Explanation: ***Essential Thrombocythemia*** - **Essential thrombocythemia (ET)** is the **most common myeloproliferative neoplasm**, with an incidence of approximately 1.5-2.4 per 100,000 per year. - It is characterized by **persistent thrombocytosis** (platelet count >450,000/μL) and megakaryocytic proliferation [1]. - Commonly associated with **JAK2 V617F mutation** (~55-60%), **CALR mutations** (~25-30%), and **MPL mutations** (~3-5%) [2]. *Polycythemia rubra vera* - **Polycythemia vera (PV)** is the **second most common** classic MPN, with an incidence of approximately 0.8-2.3 per 100,000 per year. - Characterized by increased red blood cell mass, often with leukocytosis and thrombocytosis [1]. - Strongly associated with **JAK2 V617F mutation** (present in >95% of cases) [2][3]. *CML* - **Chronic myeloid leukemia (CML)** has similar incidence to PV (approximately 1-2 per 100,000 per year). - Defined by the presence of the **Philadelphia chromosome (BCR-ABL1 fusion gene)** [2]. - Treated distinctly with tyrosine kinase inhibitors (TKIs). *Myelofibrosis* - **Primary myelofibrosis (PMF)** is the **least common** of the classic MPNs, with an incidence of approximately 0.3-1.5 per 100,000 per year. - Characterized by bone marrow fibrosis, extramedullary hematopoiesis, and splenomegaly [3]. - Associated with **JAK2, CALR, or MPL mutations** [2]. **References:** [1] Kumar V, Abbas AK, et al.. Robbins and Cotran Pathologic Basis of Disease. 9th ed.
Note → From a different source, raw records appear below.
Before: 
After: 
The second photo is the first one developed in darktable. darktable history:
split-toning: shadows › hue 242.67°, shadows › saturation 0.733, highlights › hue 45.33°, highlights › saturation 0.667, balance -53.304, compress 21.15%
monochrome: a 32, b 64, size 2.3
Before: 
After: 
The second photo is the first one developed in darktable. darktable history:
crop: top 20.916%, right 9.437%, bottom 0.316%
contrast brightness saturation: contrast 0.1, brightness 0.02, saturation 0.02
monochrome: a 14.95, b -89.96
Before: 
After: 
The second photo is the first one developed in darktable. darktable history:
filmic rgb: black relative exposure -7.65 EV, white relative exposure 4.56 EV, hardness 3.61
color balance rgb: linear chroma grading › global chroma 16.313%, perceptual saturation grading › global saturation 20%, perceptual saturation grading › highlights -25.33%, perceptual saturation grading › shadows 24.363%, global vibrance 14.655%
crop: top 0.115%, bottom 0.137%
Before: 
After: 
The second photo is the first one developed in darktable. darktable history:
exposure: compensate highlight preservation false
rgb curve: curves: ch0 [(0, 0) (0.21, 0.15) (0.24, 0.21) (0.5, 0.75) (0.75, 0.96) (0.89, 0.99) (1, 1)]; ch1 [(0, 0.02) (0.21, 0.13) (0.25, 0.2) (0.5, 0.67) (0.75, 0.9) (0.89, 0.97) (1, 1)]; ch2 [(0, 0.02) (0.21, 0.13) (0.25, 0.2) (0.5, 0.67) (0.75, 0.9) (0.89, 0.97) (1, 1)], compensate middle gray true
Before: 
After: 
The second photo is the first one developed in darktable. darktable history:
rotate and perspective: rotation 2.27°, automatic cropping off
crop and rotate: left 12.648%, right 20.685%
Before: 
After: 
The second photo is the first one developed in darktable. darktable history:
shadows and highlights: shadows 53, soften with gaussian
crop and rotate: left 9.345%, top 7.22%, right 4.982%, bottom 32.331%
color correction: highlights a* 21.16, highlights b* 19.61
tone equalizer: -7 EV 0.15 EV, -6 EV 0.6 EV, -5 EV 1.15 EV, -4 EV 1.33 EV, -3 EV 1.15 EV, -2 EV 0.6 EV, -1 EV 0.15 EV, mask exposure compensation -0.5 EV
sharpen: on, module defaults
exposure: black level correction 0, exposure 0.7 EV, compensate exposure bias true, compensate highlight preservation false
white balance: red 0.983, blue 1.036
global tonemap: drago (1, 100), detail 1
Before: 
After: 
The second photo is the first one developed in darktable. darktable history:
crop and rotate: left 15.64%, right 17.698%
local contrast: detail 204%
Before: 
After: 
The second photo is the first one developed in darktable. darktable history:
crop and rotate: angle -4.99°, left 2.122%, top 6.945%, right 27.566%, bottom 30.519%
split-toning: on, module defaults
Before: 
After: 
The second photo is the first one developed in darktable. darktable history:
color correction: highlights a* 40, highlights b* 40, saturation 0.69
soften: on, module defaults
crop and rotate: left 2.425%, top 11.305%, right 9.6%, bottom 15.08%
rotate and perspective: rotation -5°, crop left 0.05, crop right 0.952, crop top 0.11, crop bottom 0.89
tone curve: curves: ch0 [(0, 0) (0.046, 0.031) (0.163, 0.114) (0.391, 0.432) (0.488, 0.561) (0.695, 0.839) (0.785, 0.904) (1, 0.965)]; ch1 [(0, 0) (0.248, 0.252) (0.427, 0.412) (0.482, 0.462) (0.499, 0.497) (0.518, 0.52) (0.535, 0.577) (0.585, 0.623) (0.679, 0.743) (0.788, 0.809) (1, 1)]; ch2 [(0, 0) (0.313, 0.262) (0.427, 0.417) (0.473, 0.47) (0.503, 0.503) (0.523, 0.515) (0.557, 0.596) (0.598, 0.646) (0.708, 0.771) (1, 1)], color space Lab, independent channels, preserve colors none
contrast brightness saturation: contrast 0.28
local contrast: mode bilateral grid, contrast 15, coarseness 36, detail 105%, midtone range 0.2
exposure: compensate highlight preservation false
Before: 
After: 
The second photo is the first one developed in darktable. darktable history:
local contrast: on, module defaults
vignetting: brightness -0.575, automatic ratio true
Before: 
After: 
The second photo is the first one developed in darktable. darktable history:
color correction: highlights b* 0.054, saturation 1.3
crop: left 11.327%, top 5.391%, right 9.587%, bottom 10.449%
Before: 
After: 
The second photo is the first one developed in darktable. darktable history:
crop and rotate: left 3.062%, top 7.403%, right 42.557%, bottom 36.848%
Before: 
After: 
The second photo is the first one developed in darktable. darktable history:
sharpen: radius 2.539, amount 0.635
Diseases of White Blood Cells, Lymph Nodes, Spleen, and Thymus, pp. 627-628. [2] Kumar V, Abbas AK, et al.. Robbins and Cotran Pathologic Basis of Disease. 9th ed. Diseases of White Blood Cells, Lymph Nodes, Spleen, and Thymus, p. 624. [3] Cross SS. Underwood's Pathology: A Clinical Approach. 6th ed. Common Clinical Problems From Blood And Bone Marrow Disease, pp. 614-615.